Limited cross-border transfers may occur in connection with interactions involving overseas group entities, joint ventures, customers, vendors, or travel and logistics service providers, and only to the extent necessary for business purposes.
In all such cases, TMGSL implements appropriate safeguards, including:
TMGSL maintains transparency in its international data processing activities and undertakes cross-border transfers only where legally permitted and operationally necessary.
For queries relating to cross-border data processing, you may contact the Data Protection Officer at contactus.tmgsl@tatamotors.com
Changes to this Privacy Notice
This Privacy Notice is subject to modification in response to changes in our privacy practices or upon notification from governmental authorities. In the event of any amendments, the revised notice will be published on this website. Should there be significant changes affecting the processing of your personal data, we will notify you via email or through any other available communication channels.
Link to other Websites
Our websites may feature buttons or tools that link to services provided by other companies. We encourage you to review the privacy policies of these external sites, as they may have their own privacy notices in place. Please note that we cannot be held responsible for the privacy practices of these external sites.

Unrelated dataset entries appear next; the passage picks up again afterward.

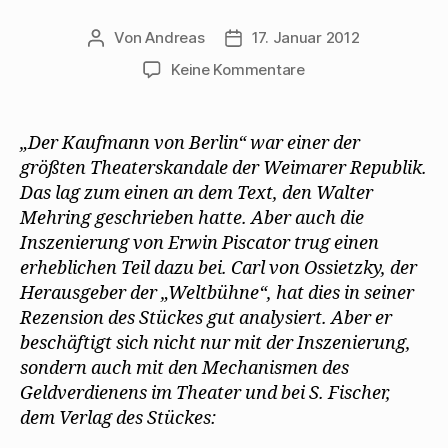
Von
Andreas
17. Januar 2012
Beitragsautor
Beitragsdatum
zu
Keine Kommentare
Carl
von
Ossietzky
„Der Kaufmann von Berlin“ war einer der
über
größten Theaterskandale der Weimarer Republik.
Mehrings
Das lag zum einen an dem Text, den Walter
„Kaufmann
Mehring geschrieben hatte. Aber auch die
von
Inszenierung von Erwin Piscator trug einen
Berlin“
erheblichen Teil dazu bei. Carl von Ossietzky, der
Herausgeber der „Weltbühne“, hat dies in seiner
Rezension des Stückes gut analysiert. Aber er
beschäftigt sich nicht nur mit der Inszenierung,
sondern auch mit den Mechanismen des
Geldverdienens im Theater und bei S. Fischer,
dem Verlag des Stückes:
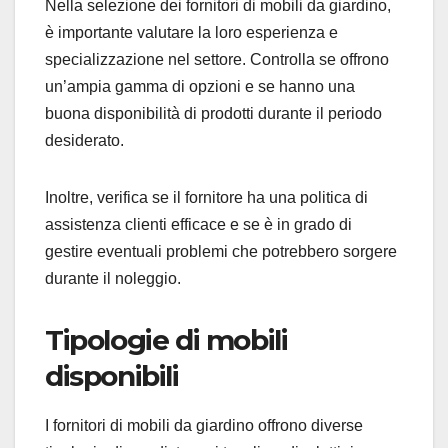
Nella selezione dei fornitori di mobili da giardino,
è importante valutare la loro esperienza e
specializzazione nel settore. Controlla se offrono
un’ampia gamma di opzioni e se hanno una
buona disponibilità di prodotti durante il periodo
desiderato.
Inoltre, verifica se il fornitore ha una politica di
assistenza clienti efficace e se è in grado di
gestire eventuali problemi che potrebbero sorgere
durante il noleggio.
Tipologie di mobili
disponibili
I fornitori di mobili da giardino offrono diverse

How to Exercise Your Rights
You may exercise these rights by contacting our Data Protection Officer through the following means:
Contact our Data Protection Officer
Email: contactus.tmgsl@tatamotors.com
We will respond within 90 working days or as prescribed under the DPDP Act. You may also approach the Data Protection Board of India if you are not satisfied with our response.
Disclaimer
Individuals who are 18 years of age or older and possess the legal capacity are authorized to access our website and applications.